▶ **CONSIGNE**:
Cite sans rien changer le passage de la lettre ci-dessous, depuis « Pour vôtre journal » jusqu'à « qu'il ne pense. ».

═══ TEXTE FOURNI ═══

4e juin 1777
Mon cher confrère, j'ai reçu prèsque à la fois, deux Lettres de vous, et la religieuse.
Cette très attendrissante religieuse était bien, et elle est beaucoup mieux. Je regarde cet ouvrage comme un des meilleurs que nous aions dans nôtre langue.
Pour vôtre journal il est le seul que je puisse lire, et nous en avons cinquante. J'avais cédé aux instances de l'ami Pankouke qui voulait absolument que je combattisse quelquefois sous vos étendarts, et qui m'assurait que vous le trouveriez fort bon, mais aussi il m'avait promis le plus inviolable secret; il ne me l'a point gardé; il m'a décelé très mal à propos, et m'a beaucoup plus exposé qu'il ne pense.
Je vous prie instamment, mon cher confrère, de lui dire bien résolument qu'il ne mette jamais rien sous mon nom. Je ne suis pas en état de faire la guerre. Ce n'est pas que je manque de courage, ni de bonnes raisons pour la faire; mais il faut de la santé, même pour la guerre de plume. J'ai besoin de repos après mon accident, que vous appellerez comme il vous plaira, mais dont les suittes sont bien désagréables.

═══ LIGNES DE DONNÉES ═══

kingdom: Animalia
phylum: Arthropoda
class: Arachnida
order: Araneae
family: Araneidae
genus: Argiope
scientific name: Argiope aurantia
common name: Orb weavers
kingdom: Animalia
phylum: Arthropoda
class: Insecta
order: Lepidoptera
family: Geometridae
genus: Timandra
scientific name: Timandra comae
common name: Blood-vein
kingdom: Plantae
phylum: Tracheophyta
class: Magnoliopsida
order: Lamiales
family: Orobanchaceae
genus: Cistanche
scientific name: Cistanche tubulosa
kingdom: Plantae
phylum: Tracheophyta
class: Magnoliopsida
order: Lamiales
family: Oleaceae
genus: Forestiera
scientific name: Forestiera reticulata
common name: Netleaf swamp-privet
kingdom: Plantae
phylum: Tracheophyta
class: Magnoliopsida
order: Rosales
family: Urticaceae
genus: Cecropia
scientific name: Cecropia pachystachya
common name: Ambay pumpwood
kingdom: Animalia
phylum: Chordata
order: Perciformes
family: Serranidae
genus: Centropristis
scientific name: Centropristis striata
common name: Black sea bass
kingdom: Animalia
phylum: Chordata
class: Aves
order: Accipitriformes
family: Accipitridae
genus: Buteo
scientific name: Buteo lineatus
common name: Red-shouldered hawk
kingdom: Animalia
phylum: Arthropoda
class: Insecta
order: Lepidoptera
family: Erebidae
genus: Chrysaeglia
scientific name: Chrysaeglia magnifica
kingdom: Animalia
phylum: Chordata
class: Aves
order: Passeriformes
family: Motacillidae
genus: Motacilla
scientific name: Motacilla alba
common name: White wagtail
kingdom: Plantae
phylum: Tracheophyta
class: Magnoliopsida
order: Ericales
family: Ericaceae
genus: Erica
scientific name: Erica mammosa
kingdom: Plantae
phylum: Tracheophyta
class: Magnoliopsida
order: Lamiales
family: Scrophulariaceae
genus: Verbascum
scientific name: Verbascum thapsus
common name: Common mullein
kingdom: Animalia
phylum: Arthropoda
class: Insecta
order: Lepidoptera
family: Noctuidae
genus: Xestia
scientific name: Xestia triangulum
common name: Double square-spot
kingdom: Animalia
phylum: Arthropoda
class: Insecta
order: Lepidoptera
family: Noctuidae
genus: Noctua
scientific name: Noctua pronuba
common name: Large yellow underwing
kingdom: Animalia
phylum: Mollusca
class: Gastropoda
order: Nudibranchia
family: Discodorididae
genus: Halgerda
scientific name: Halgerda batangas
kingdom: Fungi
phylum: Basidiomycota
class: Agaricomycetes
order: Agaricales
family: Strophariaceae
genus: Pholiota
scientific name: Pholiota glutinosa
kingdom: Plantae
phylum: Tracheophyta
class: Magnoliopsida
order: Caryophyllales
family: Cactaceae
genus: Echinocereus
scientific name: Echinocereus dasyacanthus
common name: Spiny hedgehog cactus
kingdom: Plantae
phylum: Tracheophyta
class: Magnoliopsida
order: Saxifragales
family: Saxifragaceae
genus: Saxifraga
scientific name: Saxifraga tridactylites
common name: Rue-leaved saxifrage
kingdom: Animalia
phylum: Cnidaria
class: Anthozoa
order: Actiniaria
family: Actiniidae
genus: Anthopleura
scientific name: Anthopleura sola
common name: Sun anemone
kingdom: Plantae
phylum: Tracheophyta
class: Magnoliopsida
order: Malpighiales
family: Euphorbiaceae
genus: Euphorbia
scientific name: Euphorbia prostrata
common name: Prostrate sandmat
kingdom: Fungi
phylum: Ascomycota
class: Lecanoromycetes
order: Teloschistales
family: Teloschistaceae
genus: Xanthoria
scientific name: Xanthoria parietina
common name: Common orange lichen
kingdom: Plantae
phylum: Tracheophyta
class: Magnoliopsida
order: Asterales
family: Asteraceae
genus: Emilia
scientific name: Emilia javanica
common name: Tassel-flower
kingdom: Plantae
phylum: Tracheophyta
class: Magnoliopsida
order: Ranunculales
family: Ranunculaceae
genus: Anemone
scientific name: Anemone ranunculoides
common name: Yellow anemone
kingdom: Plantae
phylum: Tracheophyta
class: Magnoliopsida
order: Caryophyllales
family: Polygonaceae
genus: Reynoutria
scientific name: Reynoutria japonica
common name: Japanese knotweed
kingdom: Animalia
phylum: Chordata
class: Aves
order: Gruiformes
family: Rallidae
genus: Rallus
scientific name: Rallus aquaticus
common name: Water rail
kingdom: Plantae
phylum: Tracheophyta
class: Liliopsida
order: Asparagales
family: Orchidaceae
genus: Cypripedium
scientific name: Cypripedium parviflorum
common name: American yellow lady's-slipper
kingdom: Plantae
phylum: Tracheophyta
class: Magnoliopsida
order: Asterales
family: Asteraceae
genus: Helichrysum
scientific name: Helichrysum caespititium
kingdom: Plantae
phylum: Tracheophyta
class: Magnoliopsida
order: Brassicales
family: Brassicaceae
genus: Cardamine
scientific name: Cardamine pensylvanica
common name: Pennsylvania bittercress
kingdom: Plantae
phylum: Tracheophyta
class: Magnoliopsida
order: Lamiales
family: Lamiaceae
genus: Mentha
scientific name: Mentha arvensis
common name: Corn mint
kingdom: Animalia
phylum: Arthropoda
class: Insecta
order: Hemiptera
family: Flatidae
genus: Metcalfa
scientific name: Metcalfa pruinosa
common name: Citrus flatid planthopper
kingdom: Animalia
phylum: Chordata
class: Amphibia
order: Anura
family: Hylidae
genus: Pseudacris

═══

▶ **RÉPONSE ÉCRITE**:
Pour vôtre journal il est le seul que je puisse lire, et nous en avons cinquante. J'avais cédé aux instances de l'ami Pankouke qui voulait absolument que je combattisse quelquefois sous vos étendarts, et qui m'assurait que vous le trouveriez fort bon, mais aussi il m'avait promis le plus inviolable secret; il ne me l'a point gardé; il m'a décelé très mal à propos, et m'a beaucoup plus exposé qu'il ne pense.